Jacky Vike aka Awinja really keeps her personal life very private. All you need to know about her is the content she is creating. Laugh and move on siz.

But this time, she has shared a part of her life about her father who passed away when she was still in school.

Taking Engage Mtaani to Jahmby Koikai she opened up about where they lived growing up and how much she hated it.

 

"Where I lived crushed my self-esteem. There if you lived a straight life, you were abnormal. There you had to have a man who was a thief to look good and all.

What hurt me the most was most of my friends are single mothers because their men were shot dead. And that made me hate the place I lived. I could not tell my parents because they were already struggling. I do not know how we survived because we ate every day and went to school. But we lived with so much debt. I used to wonder how many gods are there? Which God is this those in Lavington pray to? I hated living in a mud house." The actress narrated

Jacky then opened up about her father and how much of an alcoholic he was.

"My father was a very interesting guy. He would really embarrass us. He was a serious drunkard. There was not one day my mother would not be called to go pick her drunk husband. That was the norm it was not a big deal.

 

I remember there was a time in Majengo when a lorry full of alcohol fell, he came home so fast carrying alcohol and he told us to run fast. It was the plastic packaging and my dad told us to pick for him and we thought it was fun.

This one time my father, when we had closed school we went to wester. Coming back, my grandmother gave us chicken. There is this belief that if you want your hen to go astray, let it jump a broom and a mwiko and best believe it will come back. This time I forgot and the hen did not come back and we went out there looking for it in the ghetto. Back then there were no thieves.

When he came back at night this time sober, he was told the hen went missing and he said he's living his coming back. Kumbe he went to drink. Coming back he's singing that a thief has stolen and they will get his furry. My dad thought he has threatened the thieves and when the morning came no hen.

 

The next day in the morning, I went to class and my classmates started singing the song my dad was singing last night.
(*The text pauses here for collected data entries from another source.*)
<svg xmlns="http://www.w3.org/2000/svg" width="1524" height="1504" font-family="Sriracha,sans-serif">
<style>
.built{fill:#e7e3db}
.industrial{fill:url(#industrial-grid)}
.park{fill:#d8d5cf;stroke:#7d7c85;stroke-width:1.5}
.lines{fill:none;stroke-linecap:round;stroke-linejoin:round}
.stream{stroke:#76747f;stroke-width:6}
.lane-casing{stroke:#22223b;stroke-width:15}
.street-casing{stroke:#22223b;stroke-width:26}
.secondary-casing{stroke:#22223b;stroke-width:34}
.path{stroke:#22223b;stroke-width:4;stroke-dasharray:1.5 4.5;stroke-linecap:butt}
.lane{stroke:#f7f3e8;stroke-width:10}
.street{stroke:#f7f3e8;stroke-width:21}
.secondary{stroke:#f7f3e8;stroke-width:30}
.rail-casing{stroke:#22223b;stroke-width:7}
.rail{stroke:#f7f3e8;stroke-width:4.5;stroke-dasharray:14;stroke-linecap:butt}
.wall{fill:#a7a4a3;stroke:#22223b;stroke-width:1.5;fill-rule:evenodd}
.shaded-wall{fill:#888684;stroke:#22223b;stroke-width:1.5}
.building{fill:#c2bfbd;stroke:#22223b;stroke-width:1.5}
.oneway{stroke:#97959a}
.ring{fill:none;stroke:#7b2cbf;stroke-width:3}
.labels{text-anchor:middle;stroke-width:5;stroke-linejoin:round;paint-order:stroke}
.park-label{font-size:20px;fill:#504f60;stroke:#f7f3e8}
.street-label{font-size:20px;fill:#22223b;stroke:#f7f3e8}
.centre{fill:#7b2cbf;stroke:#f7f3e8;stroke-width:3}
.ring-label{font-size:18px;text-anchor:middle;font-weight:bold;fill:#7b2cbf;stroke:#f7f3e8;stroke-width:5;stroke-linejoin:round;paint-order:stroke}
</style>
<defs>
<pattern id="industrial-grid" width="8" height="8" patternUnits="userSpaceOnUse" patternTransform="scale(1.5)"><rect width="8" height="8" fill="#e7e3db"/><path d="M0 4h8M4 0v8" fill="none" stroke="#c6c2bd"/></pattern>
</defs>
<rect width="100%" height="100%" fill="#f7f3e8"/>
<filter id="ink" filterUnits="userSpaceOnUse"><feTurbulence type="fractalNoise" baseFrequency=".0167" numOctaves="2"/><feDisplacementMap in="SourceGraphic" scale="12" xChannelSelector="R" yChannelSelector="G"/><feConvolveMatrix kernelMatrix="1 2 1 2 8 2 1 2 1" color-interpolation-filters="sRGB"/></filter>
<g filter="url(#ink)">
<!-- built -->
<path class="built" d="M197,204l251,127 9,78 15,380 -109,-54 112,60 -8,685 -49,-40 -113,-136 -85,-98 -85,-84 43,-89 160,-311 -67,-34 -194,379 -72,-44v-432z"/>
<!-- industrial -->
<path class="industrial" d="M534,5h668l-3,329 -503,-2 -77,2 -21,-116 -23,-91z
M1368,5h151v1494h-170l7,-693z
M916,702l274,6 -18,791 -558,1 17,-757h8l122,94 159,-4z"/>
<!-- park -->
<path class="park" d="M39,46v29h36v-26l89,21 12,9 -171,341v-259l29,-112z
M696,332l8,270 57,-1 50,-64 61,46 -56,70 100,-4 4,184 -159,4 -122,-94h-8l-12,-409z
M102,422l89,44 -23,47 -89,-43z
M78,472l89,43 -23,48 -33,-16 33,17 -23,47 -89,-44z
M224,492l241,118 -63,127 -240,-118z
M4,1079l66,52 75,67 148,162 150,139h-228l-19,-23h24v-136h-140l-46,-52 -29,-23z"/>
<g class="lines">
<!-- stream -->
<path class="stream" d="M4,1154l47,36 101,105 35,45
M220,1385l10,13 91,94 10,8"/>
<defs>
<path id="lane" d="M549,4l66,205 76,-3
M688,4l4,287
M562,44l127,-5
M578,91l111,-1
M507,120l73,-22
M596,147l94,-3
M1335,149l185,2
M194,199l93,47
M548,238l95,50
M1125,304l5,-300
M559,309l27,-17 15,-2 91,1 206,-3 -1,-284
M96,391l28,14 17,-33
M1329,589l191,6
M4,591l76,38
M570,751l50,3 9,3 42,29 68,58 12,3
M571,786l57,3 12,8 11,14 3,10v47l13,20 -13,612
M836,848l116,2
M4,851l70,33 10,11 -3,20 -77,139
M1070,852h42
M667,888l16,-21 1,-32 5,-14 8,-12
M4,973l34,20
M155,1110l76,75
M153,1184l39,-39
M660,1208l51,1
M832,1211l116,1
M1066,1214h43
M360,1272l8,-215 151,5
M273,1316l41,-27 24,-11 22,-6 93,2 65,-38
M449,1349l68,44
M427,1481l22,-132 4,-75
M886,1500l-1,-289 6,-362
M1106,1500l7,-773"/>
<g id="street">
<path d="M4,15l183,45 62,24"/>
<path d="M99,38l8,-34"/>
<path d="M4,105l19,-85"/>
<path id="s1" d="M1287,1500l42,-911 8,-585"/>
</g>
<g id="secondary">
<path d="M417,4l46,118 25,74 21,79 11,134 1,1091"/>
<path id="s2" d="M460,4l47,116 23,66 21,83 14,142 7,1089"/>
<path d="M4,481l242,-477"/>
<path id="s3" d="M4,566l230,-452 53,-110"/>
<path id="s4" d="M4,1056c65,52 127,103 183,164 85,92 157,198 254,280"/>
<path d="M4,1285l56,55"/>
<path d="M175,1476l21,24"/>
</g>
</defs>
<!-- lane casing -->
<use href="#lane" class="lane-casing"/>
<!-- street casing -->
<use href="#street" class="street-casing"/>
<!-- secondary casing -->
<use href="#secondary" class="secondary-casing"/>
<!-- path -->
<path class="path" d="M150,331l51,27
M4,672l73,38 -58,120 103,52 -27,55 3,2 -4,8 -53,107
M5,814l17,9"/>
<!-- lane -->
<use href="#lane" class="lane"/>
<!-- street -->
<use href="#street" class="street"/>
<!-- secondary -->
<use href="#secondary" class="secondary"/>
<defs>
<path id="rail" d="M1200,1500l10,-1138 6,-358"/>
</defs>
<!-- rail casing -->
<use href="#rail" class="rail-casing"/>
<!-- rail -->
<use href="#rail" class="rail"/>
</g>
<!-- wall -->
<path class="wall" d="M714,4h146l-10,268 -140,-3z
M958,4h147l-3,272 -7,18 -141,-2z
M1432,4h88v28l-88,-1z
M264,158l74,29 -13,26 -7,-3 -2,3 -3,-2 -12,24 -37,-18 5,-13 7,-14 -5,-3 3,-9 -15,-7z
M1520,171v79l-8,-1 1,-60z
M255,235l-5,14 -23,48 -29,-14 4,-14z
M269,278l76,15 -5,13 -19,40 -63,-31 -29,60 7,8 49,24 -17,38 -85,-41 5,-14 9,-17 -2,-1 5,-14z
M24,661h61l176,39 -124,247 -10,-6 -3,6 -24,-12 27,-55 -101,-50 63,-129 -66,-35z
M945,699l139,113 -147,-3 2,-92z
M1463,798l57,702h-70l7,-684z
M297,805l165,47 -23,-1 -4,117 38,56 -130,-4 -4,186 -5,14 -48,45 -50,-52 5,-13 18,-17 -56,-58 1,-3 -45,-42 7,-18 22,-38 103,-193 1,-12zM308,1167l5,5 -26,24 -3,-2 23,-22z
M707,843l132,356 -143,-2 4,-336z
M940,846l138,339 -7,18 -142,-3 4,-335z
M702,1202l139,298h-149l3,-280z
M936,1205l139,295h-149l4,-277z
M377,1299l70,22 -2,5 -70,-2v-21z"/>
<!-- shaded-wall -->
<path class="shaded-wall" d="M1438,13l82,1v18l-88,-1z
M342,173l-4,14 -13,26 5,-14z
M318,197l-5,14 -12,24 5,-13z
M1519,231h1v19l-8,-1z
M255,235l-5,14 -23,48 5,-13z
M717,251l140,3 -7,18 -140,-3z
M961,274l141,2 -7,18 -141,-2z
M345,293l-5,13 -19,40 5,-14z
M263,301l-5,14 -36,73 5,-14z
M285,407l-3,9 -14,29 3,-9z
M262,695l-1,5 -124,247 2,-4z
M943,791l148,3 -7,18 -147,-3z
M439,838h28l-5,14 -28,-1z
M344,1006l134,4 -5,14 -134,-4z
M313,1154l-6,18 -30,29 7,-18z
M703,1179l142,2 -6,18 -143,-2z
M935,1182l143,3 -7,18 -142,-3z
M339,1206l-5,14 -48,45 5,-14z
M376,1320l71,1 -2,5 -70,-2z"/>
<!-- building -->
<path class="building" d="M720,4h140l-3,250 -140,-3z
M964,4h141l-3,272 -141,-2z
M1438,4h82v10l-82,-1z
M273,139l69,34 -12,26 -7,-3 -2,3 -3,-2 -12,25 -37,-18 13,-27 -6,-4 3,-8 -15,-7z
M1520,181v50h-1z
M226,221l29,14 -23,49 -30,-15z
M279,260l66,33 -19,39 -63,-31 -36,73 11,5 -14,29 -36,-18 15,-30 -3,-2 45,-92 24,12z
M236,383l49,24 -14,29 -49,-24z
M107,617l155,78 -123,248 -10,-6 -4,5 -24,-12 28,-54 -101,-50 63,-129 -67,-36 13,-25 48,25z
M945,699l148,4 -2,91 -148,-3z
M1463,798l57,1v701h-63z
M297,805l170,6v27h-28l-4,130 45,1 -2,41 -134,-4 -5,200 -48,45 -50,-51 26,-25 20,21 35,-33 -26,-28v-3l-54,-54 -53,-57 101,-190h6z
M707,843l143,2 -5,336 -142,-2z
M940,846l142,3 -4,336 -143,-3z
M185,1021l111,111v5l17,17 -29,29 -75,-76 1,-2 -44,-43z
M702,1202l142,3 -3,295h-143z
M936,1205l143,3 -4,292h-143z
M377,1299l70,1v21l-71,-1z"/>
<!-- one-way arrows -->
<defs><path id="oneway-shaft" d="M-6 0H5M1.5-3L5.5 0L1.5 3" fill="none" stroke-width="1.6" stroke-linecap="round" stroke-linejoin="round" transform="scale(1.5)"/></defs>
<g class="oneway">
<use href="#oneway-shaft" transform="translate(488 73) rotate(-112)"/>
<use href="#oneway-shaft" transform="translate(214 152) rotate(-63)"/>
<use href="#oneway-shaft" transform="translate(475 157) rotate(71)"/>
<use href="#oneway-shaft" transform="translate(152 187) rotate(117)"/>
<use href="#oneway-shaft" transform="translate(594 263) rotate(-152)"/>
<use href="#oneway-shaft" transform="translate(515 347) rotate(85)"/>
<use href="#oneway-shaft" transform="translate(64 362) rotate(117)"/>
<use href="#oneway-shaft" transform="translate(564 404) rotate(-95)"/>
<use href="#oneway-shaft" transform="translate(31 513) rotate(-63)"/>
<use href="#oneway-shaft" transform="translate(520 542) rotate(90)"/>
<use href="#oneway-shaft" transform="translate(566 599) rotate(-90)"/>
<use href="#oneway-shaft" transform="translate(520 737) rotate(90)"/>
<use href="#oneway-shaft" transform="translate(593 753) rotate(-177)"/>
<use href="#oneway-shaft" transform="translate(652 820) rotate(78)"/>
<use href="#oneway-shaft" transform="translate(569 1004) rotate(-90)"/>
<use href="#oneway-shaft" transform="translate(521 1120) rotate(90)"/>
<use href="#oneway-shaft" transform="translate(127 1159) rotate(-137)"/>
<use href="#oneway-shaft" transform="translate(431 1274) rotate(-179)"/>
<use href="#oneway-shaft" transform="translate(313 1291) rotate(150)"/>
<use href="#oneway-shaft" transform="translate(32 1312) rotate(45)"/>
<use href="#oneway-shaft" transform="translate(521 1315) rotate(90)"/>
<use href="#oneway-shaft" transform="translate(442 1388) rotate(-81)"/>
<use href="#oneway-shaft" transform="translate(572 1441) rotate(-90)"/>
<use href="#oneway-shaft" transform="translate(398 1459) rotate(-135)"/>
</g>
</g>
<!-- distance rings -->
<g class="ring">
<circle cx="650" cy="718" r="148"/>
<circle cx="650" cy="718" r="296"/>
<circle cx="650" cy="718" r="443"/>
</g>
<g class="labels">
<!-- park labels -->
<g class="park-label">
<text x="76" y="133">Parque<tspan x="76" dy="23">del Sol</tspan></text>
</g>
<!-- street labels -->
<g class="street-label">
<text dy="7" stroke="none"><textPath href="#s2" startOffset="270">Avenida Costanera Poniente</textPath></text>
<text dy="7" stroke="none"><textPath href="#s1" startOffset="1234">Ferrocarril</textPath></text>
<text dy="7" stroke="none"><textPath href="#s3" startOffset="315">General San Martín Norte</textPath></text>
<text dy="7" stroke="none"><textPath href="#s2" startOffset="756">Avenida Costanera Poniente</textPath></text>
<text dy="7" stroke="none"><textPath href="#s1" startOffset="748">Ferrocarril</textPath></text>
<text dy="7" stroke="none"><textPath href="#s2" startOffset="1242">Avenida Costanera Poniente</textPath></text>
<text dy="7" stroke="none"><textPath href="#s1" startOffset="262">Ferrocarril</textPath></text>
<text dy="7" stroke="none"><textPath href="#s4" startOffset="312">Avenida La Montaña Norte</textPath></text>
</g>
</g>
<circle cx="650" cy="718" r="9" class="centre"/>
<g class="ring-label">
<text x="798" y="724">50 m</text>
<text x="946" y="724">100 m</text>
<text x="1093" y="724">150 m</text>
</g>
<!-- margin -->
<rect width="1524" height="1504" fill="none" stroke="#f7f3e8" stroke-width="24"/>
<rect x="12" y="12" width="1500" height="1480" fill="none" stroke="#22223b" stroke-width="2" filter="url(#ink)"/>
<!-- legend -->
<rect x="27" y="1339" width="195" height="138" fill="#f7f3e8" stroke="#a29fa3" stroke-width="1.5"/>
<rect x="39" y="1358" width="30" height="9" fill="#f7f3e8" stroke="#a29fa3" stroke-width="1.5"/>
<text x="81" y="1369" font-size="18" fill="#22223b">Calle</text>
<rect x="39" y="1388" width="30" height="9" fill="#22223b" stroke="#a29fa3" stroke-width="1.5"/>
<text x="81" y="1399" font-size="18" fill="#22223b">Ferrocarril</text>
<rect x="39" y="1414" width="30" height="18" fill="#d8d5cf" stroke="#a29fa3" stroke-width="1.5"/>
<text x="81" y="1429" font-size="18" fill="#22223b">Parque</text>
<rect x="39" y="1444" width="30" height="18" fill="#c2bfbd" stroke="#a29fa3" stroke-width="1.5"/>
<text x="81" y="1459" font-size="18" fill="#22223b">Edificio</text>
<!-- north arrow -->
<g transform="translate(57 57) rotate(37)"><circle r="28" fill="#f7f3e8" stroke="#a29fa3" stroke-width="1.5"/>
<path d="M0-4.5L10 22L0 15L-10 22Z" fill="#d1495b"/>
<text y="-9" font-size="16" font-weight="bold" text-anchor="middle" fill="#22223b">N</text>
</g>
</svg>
The teacher asked them why they are making noise and the kids said that was the song my father was singing last night and they burst out into laugher. But for me, that thing hurt so bad." Jacky continued

He may have been a lover of his alcohol but he was a family man.

"But all in all, my father was the most loving and caring man, especially to his family. And he valued education so much.
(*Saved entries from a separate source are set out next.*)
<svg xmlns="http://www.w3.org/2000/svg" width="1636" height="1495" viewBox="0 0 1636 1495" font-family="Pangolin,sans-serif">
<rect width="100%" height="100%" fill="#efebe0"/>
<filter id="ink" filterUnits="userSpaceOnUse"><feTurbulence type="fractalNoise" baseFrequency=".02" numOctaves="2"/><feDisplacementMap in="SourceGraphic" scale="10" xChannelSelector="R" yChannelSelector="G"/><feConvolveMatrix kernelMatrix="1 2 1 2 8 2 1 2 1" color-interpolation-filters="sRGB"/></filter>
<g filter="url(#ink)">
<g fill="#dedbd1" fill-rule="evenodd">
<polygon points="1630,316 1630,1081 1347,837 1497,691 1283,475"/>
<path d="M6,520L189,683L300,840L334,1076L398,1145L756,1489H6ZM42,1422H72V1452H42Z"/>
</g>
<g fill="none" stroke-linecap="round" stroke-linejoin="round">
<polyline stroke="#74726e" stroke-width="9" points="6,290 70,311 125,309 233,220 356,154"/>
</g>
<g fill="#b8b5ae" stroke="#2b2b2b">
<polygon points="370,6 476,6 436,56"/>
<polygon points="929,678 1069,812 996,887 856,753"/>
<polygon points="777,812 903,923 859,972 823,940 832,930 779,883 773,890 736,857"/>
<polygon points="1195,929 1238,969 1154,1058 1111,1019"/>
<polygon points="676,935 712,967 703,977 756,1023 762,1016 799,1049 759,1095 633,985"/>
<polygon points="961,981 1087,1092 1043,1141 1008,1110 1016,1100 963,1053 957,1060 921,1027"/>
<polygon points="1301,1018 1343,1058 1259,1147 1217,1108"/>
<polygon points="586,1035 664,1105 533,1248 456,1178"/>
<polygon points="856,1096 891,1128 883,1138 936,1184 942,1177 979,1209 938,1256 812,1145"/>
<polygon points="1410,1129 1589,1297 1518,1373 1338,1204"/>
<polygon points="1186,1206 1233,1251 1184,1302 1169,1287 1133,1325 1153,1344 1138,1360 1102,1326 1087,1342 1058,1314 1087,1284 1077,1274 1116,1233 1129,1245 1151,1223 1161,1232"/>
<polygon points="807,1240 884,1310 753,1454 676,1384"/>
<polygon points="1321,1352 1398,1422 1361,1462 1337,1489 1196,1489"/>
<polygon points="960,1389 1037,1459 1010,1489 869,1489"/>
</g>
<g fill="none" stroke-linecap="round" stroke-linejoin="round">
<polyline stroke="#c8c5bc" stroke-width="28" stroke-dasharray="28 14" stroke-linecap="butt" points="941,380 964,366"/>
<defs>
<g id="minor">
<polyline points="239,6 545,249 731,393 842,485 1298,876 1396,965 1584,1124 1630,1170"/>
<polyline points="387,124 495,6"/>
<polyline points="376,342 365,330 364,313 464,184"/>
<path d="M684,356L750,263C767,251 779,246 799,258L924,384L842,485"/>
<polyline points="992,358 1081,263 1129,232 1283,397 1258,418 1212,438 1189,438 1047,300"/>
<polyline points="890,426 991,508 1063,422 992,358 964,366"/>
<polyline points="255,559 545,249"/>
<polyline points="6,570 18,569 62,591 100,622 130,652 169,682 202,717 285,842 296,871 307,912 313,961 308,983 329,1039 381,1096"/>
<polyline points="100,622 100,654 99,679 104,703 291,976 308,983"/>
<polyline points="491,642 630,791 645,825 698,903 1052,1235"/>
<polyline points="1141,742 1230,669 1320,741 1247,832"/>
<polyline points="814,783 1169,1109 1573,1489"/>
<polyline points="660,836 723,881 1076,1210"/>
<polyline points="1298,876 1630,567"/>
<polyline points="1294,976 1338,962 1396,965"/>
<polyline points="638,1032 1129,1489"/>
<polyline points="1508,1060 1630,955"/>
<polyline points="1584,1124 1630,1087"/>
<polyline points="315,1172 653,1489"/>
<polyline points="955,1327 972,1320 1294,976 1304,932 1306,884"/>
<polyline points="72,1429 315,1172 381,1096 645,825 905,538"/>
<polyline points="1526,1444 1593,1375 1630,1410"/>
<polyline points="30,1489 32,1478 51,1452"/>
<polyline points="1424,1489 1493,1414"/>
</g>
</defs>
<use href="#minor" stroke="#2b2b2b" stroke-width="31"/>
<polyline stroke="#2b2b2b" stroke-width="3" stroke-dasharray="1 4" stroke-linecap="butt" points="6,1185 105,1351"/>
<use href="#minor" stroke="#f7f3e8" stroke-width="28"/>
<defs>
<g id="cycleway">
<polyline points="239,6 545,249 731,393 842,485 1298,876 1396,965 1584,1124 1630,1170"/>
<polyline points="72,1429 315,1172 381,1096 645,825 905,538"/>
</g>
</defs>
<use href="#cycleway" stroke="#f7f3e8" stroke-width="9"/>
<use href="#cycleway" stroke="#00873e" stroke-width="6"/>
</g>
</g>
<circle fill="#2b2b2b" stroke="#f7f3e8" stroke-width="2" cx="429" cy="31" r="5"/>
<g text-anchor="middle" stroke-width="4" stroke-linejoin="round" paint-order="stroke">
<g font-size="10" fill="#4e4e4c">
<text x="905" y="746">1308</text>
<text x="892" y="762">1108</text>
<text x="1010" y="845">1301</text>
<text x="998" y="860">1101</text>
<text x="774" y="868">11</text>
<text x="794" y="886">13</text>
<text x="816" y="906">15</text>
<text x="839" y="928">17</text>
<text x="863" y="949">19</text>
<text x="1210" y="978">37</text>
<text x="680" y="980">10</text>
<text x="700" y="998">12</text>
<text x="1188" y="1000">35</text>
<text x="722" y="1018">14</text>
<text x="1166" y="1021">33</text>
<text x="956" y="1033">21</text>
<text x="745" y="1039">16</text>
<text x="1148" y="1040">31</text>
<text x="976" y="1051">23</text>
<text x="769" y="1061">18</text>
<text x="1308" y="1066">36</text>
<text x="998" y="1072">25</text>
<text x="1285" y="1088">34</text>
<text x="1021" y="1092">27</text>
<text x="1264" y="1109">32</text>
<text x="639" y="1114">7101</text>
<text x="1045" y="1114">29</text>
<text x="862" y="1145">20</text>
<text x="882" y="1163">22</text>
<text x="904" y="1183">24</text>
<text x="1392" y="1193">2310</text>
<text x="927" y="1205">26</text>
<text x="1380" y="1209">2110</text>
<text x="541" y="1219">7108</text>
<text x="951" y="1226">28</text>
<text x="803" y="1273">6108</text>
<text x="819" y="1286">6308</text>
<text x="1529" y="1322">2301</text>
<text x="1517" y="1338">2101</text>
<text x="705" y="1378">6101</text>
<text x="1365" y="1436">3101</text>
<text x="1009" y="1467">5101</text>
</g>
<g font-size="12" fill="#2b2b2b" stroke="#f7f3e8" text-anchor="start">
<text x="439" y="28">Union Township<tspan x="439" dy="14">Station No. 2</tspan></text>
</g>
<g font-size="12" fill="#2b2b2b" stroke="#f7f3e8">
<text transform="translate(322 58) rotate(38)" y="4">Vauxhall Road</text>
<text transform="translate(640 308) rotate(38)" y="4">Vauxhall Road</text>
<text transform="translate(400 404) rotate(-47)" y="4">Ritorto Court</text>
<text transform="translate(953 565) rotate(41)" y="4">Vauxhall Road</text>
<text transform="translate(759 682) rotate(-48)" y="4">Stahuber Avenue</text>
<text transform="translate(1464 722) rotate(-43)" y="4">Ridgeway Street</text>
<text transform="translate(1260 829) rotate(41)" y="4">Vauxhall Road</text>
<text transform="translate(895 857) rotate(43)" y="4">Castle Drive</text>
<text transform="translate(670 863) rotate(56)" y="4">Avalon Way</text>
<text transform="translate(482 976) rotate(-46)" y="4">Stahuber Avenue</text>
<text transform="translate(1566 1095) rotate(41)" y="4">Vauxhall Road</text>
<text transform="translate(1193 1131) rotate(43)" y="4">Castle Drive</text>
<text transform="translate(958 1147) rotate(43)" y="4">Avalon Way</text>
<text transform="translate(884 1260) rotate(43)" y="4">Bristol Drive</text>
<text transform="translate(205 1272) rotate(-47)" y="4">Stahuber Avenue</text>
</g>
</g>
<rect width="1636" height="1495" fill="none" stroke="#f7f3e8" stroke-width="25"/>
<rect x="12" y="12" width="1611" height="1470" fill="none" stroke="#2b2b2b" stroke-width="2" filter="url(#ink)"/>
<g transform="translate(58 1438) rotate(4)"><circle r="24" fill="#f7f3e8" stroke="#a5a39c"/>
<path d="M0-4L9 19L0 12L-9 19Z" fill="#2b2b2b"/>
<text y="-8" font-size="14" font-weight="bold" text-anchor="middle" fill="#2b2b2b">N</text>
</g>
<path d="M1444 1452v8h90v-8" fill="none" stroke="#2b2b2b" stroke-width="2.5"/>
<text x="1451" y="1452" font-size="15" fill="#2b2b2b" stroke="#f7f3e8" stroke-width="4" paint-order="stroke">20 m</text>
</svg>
If you wanted to find my father, you would always find him at Majengo bussa place.

I went to high school in Western and he still really struggles to pay school fees even when the salary was Comme ci, comme ça."

Then she told the story of how she lost her father and how the news was broken to her.

"One time, I knew my father coming to see me and on that day, the teacher came to call me from class and instead of going to the visiting area, I was called his office and I was told to go home.

I took a bicycle to ushago and my cousin told me my dad has passed on then I feel and my aunty told me to fall the same way when the body comes home.

My father came home one day saying he is feeling cold and my mum light the stove for him and he started warming up and they slept but he never woke up.

After the death of my father, I kept wondering how will I get by with school. But imagine we all went through and she did it all by herself. My mother is my pillar and strength and I would not be here without her."

The place I lived imenijenga sana and I would love to go back and inspire those that are there.